* Work task: Could the data below please be reproduced word for word, without the pictures?

[Saved entries]

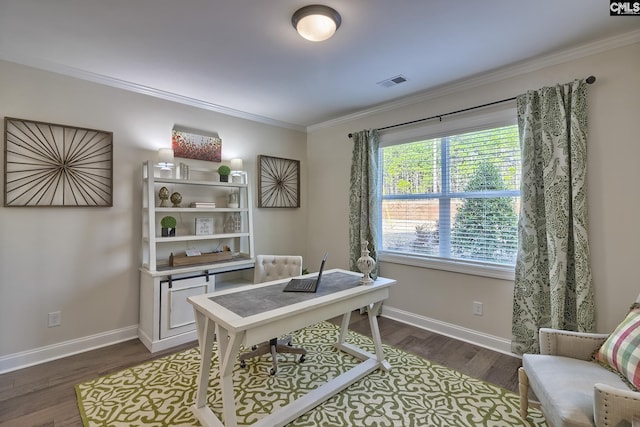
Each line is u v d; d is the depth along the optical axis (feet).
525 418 6.04
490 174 9.39
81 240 8.96
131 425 5.91
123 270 9.72
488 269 9.29
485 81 9.27
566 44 7.43
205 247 11.62
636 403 3.81
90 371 7.86
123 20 6.40
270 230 13.74
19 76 7.98
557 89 7.71
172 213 10.80
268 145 13.65
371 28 6.72
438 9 6.07
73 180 8.78
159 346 9.04
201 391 6.21
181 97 10.79
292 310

* Final answer:
Each line is u v d; d is the depth along the optical axis (feet).
525 418 6.04
490 174 9.39
81 240 8.96
131 425 5.91
123 270 9.72
488 269 9.29
485 81 9.27
566 44 7.43
205 247 11.62
636 403 3.81
90 371 7.86
123 20 6.40
270 230 13.74
19 76 7.98
557 89 7.71
172 213 10.80
268 145 13.65
371 28 6.72
438 9 6.07
73 180 8.78
159 346 9.04
201 391 6.21
181 97 10.79
292 310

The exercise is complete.